Stitts moved all the photos of the victims and everyone else involved in the investigation — including Shane and Peter — to one side. The only person he kept on the right was the photo of Mike Hartman from his casino ID and his mangled body beneath.
“Well, if that’s true, I think I just found a motive.”
Stitts whipped around.
“What?”
Greg held a single printed page in one hand, and Stitts took it from him.
“My contact came through. Said that the complaint was logged about six months ago, but then was deleted a few days later. Said that he had to dig really deep to find a copy buried deep in the casino’s intranet. Like, really deep.”

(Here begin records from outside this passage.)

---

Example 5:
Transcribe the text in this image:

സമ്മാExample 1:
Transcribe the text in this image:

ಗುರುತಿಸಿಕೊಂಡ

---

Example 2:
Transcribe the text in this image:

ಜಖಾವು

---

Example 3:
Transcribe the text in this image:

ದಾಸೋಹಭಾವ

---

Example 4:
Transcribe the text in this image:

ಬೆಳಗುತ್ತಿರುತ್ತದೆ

Stitts stared at the paper in his hand. It was a formal complaint issued by employee number 818990: Harry Hartman.
“Speaking of which,” Greg continued. “My contact’s fee is suddenly blooming out of my pay grade, and considering I don’t really have access to the LVMPD petty cash…”

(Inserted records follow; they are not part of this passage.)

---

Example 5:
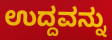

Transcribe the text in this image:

ಉದ್ದವನ್ನು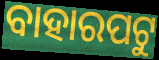
ବାହାରପଟୁ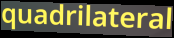
quadrilateral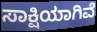
ಸಾಕ್ಷಿಯಾಗಿವೆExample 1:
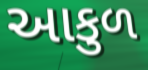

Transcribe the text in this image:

આકુળ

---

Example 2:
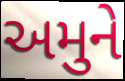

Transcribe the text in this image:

અમુને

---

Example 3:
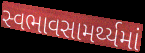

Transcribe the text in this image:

સ્વભાવસામર્થ્યમાં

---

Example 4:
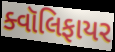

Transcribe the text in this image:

ક્વૉલિફાયર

“Chase will take care of it,” Stitts replied quickly, not taking his eyes off the paper.
Harry Hartman’s complaint was simple and written in his own hand: Too much smoke during private poker game — cigarettes and weed. Chest hurts, heart palpitations.
In the spot listing offending party, Harry had written Kevin O’Hearn and The Emerald.
Stitts felt his own heart start to race, and when he saw who had signed off on the complaint, it broke into a gallop.
Shane McDuff.
“Shit,” he whispered under his breath. Stitts turned back to the board and moved Shane’s and Kevin’s images over to the same side as Mike’s and then hurried back to his desk.
“Everything alright?” Greg asked, but Stitts ignored him.
Rooting through his photos, he found one of the exterior of The Emerald and added it to the board beneath Shane, Kevin, and Mike.
“These were the real targets,” he said. “The motive.”
Greg groaned as he bent to grab his cane, then walked over to Stitts. He reached up and stuck a new picture at the top of the board.
“Then this is our suspect,” he said, and both men took a step backward.
Stitts stared up at the board, his upper lip curled. After a moment, he exhaled long and slow and shook his head.
“It still doesn’t make sense,” he said. Stitts wanted Greg to interject, to tell him that it did make sense, that they were finally onto something, but the man let him down.
“Agreed.”
Stitts leaned forward and tapped the image of Ms. Hartman at the top of the board.
“Even if we overlook the fact that the statistical likelihood of a woman involved in a shooting of this nature is effectively zero, why in the fuck would she kill and mutilate her own son?”
Greg stayed mum.
“Family strife, maybe? Couldn’t be an argument about money, because there was no insurance payout,” Stitts continued, thinking out loud now. “And Ms. Hartman was torn u
p about her son’s death, too. This. Just. Doesn’t. Make. Sense.”
Stitts took out his cell phone and stared at it, hoping that Chase had returned his call.
She hadn’t.
Where the hell are you? I could really use your insight right about now.
“My contact also got the video footage that you asked for,” Greg said, returning to his desk.